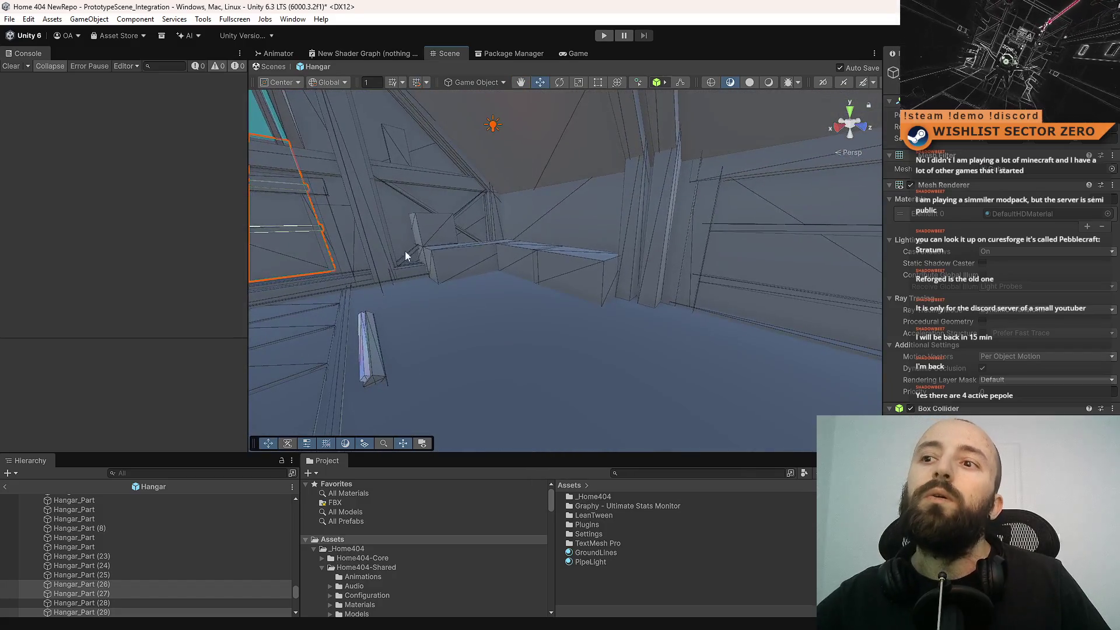
- Select Cube (4) in the back-wall alcove and flatten it into a thin slab
{"action": "mouse_move", "coordinate": [485, 313]}
{"action": "left_mouse_down"}
{"action": "mouse_move", "coordinate": [475, 260]}
{"action": "mouse_move", "coordinate": [527, 274]}
{"action": "left_mouse_up"}
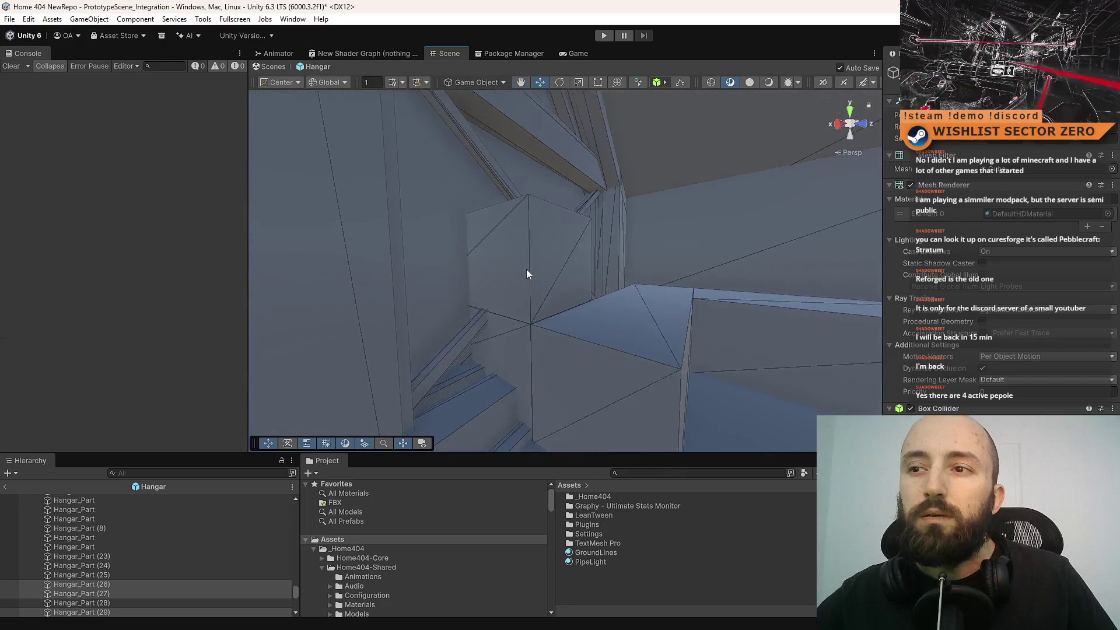
{"action": "left_click", "coordinate": [526, 274]}
{"action": "mouse_move", "coordinate": [650, 337]}
{"action": "left_mouse_down"}
{"action": "mouse_move", "coordinate": [668, 327]}
{"action": "mouse_move", "coordinate": [615, 342]}
{"action": "mouse_move", "coordinate": [657, 342]}
{"action": "mouse_move", "coordinate": [513, 333]}
{"action": "mouse_move", "coordinate": [492, 344]}
{"action": "mouse_move", "coordinate": [571, 323]}
{"action": "mouse_move", "coordinate": [817, 360]}
{"action": "mouse_move", "coordinate": [741, 295]}
{"action": "mouse_move", "coordinate": [530, 315]}
{"action": "mouse_move", "coordinate": [617, 311]}
{"action": "mouse_move", "coordinate": [595, 350]}
{"action": "mouse_move", "coordinate": [606, 319]}
{"action": "left_mouse_up"}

◇ ◇ ◇ ◇

#### TASK ITEM:
Each line of the data should be quoted exactly, with pictures left out.

#### SOLUTION BELOW:
- Select Cube (4) in the back-wall alcove and flatten it into a thin slab
{"action": "mouse_move", "coordinate": [485, 313]}
{"action": "left_mouse_down"}
{"action": "mouse_move", "coordinate": [475, 260]}
{"action": "mouse_move", "coordinate": [527, 274]}
{"action": "left_mouse_up"}
{"action": "left_click", "coordinate": [526, 274]}
{"action": "mouse_move", "coordinate": [650, 337]}
{"action": "left_mouse_down"}
{"action": "mouse_move", "coordinate": [668, 327]}
{"action": "mouse_move", "coordinate": [615, 342]}
{"action": "mouse_move", "coordinate": [657, 342]}
{"action": "mouse_move", "coordinate": [513, 333]}
{"action": "mouse_move", "coordinate": [492, 344]}
{"action": "mouse_move", "coordinate": [571, 323]}
{"action": "mouse_move", "coordinate": [817, 360]}
{"action": "mouse_move", "coordinate": [741, 295]}
{"action": "mouse_move", "coordinate": [530, 315]}
{"action": "mouse_move", "coordinate": [617, 311]}
{"action": "mouse_move", "coordinate": [595, 350]}
{"action": "mouse_move", "coordinate": [606, 319]}
{"action": "left_mouse_up"}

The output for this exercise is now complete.